━━━ Document excerpt

Sales officially close in June 2026. Existing customers can still renew through this period, but the window for getting a new subscription is closing fast.

January 2027: End of Renewals

Starting in January 2027, Microsoft will no longer accept renewals. Existing contracts will be honored through their natural expiration, but once a contract ends after this date, it cannot be renewed. Organizations still on standalone plans after this point are on borrowed time.

December 2029: Full Retirement

The final cutoff. By December 2029, all standalone plans are completely retired and access ends. Every remaining customer must have migrated to Microsoft 365 subscriptions, additional storage capacity packs, or pay-as-you-go storage alternatives.

The multi-year runway looks generous, but January 2027 is the realistic deadline for most organizations. Waiting until December 2029 to migrate is a bad strategy — you will be dealing with rushed migrations under pressure, competing with every other procrastinating business for partner resources.

Why Microsoft Is Really Doing This

Microsoft gave three official reasons for this decision: low customer demand, higher operational costs, and "unintended or nonstandard usage." Each of these deserves scrutiny.

Low customer demand is credible. The standalone plan market was always niche — most organizations that can afford Microsoft cloud services tend to opt for the full Microsoft 365 suite anyway, which bundles far more value. Standalone plans appealed primarily to budget-conscious businesses that wanted cloud storage without paying for Teams, Exchange, or Office apps they might not need.

━━━━━━
━━━ Material supplied

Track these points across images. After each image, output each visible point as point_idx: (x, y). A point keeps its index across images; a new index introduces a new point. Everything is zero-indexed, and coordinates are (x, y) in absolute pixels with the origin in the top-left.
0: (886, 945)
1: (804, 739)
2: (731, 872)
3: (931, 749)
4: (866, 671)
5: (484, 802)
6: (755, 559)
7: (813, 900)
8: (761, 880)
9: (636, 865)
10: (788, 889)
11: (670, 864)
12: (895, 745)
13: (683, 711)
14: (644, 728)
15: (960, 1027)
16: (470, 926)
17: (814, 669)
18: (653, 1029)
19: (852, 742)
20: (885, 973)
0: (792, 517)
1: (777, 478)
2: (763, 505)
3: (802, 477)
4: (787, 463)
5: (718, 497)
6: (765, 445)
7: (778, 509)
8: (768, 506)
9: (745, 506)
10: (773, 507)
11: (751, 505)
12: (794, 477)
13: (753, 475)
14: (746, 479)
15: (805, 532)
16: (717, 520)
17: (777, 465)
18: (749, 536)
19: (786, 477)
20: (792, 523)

━━━━━━
━━━ Material supplied

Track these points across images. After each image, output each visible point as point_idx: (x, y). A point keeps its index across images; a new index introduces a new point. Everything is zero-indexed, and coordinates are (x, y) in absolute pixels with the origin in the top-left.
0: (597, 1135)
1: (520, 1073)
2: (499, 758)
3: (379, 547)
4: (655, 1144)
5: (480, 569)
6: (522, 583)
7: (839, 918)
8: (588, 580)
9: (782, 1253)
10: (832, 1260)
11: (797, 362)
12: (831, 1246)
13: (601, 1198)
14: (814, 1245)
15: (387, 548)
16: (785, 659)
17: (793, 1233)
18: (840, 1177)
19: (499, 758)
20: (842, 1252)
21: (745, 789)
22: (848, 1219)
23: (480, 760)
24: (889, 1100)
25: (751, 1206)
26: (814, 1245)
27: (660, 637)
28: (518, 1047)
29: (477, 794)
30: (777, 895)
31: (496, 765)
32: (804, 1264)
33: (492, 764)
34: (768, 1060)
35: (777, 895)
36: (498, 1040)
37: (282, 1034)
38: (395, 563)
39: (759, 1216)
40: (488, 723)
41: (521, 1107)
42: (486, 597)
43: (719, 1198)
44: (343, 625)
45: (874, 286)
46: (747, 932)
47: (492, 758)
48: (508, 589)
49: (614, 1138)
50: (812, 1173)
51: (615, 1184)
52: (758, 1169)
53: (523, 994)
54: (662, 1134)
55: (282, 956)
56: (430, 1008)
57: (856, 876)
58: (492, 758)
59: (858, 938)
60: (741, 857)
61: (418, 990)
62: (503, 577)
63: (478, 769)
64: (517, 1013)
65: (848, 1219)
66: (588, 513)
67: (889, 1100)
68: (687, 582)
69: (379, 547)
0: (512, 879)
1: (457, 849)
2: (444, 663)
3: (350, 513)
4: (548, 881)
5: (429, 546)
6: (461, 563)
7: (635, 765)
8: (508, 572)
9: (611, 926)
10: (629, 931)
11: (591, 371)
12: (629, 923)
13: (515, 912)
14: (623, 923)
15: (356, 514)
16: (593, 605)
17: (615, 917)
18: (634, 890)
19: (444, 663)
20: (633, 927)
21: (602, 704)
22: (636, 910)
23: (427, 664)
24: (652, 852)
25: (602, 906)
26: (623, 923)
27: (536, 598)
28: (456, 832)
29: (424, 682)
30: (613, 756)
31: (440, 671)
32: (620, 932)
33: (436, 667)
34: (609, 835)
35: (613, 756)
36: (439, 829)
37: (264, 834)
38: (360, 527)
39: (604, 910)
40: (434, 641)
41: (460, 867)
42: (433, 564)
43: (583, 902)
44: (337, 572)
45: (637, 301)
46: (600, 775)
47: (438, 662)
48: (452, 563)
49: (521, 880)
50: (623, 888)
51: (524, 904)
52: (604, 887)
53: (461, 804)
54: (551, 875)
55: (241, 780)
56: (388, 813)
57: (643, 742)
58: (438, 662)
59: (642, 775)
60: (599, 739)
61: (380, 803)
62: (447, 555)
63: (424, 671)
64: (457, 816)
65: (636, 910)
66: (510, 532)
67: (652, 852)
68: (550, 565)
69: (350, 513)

━━━━━━

▶ Given problem: Copy out, word for word, the complete excerpt above on Microsoft's retirement of standalone plans.

▶ Solution for this task:
Sales officially close in June 2026. Existing customers can still renew through this period, but the window for getting a new subscription is closing fast.

January 2027: End of Renewals

Starting in January 2027, Microsoft will no longer accept renewals. Existing contracts will be honored through their natural expiration, but once a contract ends after this date, it cannot be renewed. Organizations still on standalone plans after this point are on borrowed time.

December 2029: Full Retirement

The final cutoff. By December 2029, all standalone plans are completely retired and access ends. Every remaining customer must have migrated to Microsoft 365 subscriptions, additional storage capacity packs, or pay-as-you-go storage alternatives.

The multi-year runway looks generous, but January 2027 is the realistic deadline for most organizations. Waiting until December 2029 to migrate is a bad strategy — you will be dealing with rushed migrations under pressure, competing with every other procrastinating business for partner resources.

Why Microsoft Is Really Doing This

Microsoft gave three official reasons for this decision: low customer demand, higher operational costs, and "unintended or nonstandard usage." Each of these deserves scrutiny.

Low customer demand is credible. The standalone plan market was always niche — most organizations that can afford Microsoft cloud services tend to opt for the full Microsoft 365 suite anyway, which bundles far more value. Standalone plans appealed primarily to budget-conscious businesses that wanted cloud storage without paying for Teams, Exchange, or Office apps they might not need.